→ **Brano fornito**:
------------------------------

Diletto e gloria! quali passioni, in qual soggetto! Voluttà nel tormentare uomini, orgoglio nel soggiogare uomini imprigionati! Ma almeno quelli che le svelavano, non si può credere che intendessero di favorirle.
A queste testimonianze (e altre simili se ne dovrà allegare or ora) aggiungeremo qui, che, ne' libri su questa materia, che abbiam potuti vedere, non ci è mai accaduto di trovar lamenti contro de' giudici che adoprassero tormenti troppo leggieri.
E se, in quelli che non abbiam visti, ci si mostrasse una tal cosa, ci parrebbe una curiosità davvero.
Alcuni de' nomi che abbiam citati, e di quelli che avremo a citare, son messi dal Verri in una lista di «scrittori, i quali se avessero esposto le crudeli loro dottrine e la metodica descrizione de' raffinati loro spasimi in lingua volgare, e con uno stile di cui la rozzezza e la barbarie non allontanasse le persone sensate e colte dall'esaminarli, non potevano essere riguardati se non coll'occhio medesimo col quale si rimira il carnefice, cioè con orrore e ignominia(14) ».
Certo, l'orrore per quello che rivelano, non può esser troppo; è giustissimo questo sentimento anche per quello che ammettevano; ma se, per quello che ci misero, o ci vollero metter del loro, l'orrore sia un giusto sentimento, e l'ignominia una giusta retribuzione, il poco che abbiam visto, deve bastare almeno a farne dubitare.
È vero che ne' loro libri, o, per dir meglio, in qualcheduno, sono, più che nelle leggi, descritte le varie specie di tormenti; ma come consuetudini invalse e radicate nella pratica, non come ritrovati degli scrittori.
E Ippolito Marsigli, scrittore e giudice del secolo decimoquinto, che ne fa un'atroce, strana e ributtante lista, allegando anche la sua esperienza, chiama però bestiali que' giudici che ne inventan di nuovi.(15)
Furono quegli scrittori, è vero, che misero in campo la questione del numero delle volte che lo spasimo potesse esser ripetuto; ma (e avremo occasion di vederlo) per impor limiti e condizioni all'arbitrio, profittando dell'indeterminate e ambigue indicazioni che ne somministrava il diritto romano.
Furon essi, è vero, che trattaron del tempo che potesse durar lo spasimo; ma non per altro che per imporre, anche in questo, qualche misura all'instancabile crudeltà, che non ne aveva dalla legge, «a certi giudici, non meno ignoranti che iniqui, i quali tormentano un uomo per tre o quattr'ore,» dice il Farinacci(16) ; «a certi giudici iniquissimi e scelleratissimi, levati dalla feccia, privi di scienza, di virtù, di ragione, i quali, quand'hanno in loro potere un accusato, forse a torto (forte indebite), non gli parlano che tenendolo al tormento; e se non confessa quel ch'essi vorrebbero, lo lascian lì pendente alla fune, per un giorno, per una notte intera,» aveva detto il Marsigli(17) , circa un secolo prima.
In questi passi, e in qualche altro de' citati sopra, si può anche notare come alla crudeltà cerchino d'associar l'idea dell'ignoranza.

------------------------------

(Voci da una raccolta)
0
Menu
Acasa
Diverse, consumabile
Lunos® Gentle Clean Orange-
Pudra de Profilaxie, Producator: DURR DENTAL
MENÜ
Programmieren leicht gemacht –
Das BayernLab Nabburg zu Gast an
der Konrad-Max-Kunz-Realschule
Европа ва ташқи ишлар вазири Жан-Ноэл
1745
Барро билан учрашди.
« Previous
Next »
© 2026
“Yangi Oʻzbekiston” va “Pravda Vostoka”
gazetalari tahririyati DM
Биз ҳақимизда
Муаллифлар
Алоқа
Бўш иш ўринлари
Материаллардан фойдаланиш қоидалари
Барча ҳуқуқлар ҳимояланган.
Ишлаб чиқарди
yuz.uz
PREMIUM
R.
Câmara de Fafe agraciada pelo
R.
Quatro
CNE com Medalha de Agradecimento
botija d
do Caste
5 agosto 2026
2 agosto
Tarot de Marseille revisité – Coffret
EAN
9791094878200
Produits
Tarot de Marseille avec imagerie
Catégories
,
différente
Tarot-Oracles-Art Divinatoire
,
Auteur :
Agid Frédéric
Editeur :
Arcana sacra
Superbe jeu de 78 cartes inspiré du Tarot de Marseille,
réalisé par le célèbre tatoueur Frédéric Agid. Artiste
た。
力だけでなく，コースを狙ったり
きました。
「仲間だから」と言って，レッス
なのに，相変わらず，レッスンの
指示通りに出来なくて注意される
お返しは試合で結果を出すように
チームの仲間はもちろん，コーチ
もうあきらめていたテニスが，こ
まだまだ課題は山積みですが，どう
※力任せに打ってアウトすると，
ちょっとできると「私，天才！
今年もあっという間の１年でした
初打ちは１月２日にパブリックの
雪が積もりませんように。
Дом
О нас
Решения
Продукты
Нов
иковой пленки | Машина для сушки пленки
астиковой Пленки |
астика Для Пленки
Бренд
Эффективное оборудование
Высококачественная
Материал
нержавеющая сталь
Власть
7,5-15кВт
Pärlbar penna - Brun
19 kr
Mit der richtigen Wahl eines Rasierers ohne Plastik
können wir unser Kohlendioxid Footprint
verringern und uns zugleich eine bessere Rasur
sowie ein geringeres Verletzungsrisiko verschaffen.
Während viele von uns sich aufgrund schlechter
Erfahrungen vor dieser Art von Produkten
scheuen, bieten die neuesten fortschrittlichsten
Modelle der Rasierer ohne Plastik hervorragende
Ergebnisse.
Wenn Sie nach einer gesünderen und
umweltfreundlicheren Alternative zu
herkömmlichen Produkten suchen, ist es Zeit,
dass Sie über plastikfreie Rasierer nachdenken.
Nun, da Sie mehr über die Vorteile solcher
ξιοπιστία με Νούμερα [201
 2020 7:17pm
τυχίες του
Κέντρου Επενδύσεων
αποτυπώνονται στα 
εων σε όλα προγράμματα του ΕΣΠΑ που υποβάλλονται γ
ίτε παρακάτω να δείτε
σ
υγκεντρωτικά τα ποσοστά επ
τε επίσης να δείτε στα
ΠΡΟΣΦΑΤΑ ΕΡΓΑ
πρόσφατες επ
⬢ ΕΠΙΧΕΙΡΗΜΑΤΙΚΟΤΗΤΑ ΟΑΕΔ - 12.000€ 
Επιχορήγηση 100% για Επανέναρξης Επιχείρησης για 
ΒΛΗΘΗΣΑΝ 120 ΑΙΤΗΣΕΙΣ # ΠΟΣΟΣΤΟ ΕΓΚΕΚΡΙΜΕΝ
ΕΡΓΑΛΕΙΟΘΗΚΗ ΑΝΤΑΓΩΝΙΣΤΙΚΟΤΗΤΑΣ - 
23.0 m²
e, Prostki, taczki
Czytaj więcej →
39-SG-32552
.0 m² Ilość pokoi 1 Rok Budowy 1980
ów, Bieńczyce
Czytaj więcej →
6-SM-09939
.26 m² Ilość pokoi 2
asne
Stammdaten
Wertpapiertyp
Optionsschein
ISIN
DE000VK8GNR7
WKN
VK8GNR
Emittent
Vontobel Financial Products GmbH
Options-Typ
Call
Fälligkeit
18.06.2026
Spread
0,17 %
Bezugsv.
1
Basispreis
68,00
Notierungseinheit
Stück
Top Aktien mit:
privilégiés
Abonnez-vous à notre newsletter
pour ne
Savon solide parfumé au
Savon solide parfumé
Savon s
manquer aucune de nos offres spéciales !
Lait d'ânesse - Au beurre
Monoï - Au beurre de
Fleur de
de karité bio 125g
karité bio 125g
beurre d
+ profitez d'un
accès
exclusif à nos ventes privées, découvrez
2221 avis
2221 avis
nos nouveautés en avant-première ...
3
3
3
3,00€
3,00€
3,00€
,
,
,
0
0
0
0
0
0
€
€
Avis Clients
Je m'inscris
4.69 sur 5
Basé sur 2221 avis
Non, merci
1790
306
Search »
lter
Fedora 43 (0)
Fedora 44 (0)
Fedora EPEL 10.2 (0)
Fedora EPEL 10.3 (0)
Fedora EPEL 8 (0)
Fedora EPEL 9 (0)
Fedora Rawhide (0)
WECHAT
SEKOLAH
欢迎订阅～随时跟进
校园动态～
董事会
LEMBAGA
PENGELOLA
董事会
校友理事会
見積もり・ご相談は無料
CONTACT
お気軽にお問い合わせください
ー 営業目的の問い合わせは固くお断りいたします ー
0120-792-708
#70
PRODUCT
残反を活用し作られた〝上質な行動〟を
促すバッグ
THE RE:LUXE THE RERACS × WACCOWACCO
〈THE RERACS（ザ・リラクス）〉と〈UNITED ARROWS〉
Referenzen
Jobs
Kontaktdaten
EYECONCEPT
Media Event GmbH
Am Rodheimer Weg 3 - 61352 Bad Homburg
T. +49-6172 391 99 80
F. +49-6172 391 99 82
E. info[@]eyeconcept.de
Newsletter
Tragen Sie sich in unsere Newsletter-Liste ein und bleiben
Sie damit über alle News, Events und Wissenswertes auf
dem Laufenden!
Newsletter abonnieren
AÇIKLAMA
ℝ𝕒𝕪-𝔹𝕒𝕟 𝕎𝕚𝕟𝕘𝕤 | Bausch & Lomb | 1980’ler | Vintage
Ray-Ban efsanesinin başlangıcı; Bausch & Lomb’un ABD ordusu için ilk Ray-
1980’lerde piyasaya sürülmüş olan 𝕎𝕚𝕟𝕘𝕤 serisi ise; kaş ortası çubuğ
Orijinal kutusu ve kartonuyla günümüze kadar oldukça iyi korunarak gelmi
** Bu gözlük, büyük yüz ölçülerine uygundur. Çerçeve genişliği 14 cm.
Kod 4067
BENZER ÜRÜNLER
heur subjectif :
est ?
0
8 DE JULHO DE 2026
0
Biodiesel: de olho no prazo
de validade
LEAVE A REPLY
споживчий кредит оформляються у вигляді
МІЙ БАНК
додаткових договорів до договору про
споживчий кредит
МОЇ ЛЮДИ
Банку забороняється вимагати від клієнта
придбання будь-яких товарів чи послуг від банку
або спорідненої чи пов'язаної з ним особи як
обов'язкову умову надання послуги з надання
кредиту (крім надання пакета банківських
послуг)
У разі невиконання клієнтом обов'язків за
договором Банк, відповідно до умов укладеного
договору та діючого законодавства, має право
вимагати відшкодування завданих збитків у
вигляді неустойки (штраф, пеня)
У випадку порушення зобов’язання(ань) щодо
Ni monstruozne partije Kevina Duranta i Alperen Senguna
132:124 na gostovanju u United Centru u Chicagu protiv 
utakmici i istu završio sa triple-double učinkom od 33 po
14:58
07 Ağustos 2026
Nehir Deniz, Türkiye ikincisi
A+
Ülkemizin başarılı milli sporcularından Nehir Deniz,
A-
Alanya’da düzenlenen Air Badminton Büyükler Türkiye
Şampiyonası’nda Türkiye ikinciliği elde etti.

------------------------------

→ **Compiti**:
1. Aggiorna il brano sulla tortura riscrivendo tutto da "A queste testimonianze" fino a "una curiosità davvero.", con "rarità" al posto di "curiosità".
2. Nel brano sulla tortura, come chiama Ippolito Marsigli i giudici che inventano nuovi tormenti?
Queste voci provengono da un'altra fonte.

→ **Soluzioni**:
1.
A queste testimonianze (e altre simili se ne dovrà allegare or ora) aggiungeremo qui, che, ne' libri su questa materia, che abbiam potuti vedere, non ci è mai accaduto di trovar lamenti contro de' giudici che adoprassero tormenti troppo leggieri.
E se, in quelli che non abbiam visti, ci si mostrasse una tal cosa, ci parrebbe una rarità davvero.

2. Bestiali.